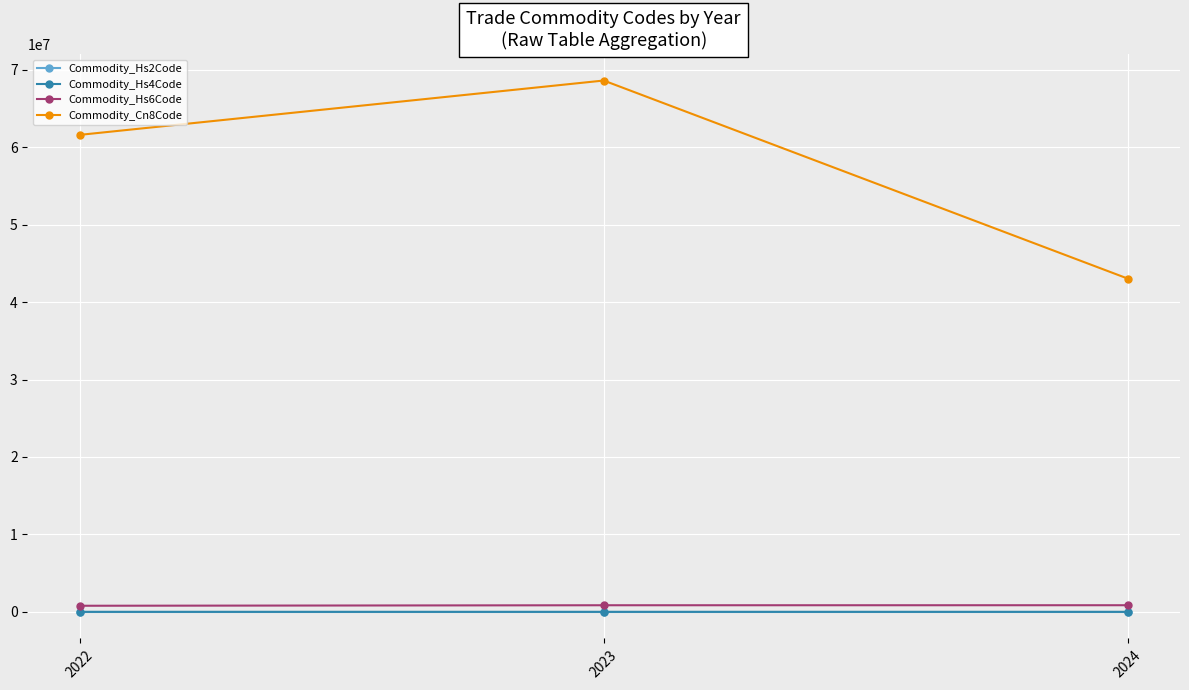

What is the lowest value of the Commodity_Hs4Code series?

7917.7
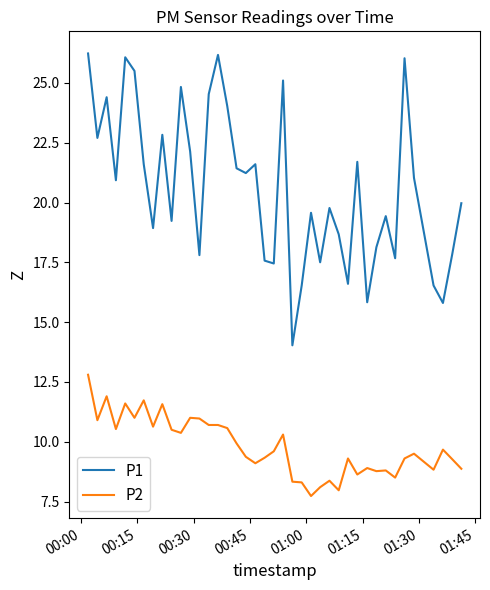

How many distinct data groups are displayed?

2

···

# Task directions
Copy out the records above word for word, omitting the pictures.

# Completed exercise
What is the lowest value of the Commodity_Hs4Code series?

7917.7

How many distinct data groups are displayed?

2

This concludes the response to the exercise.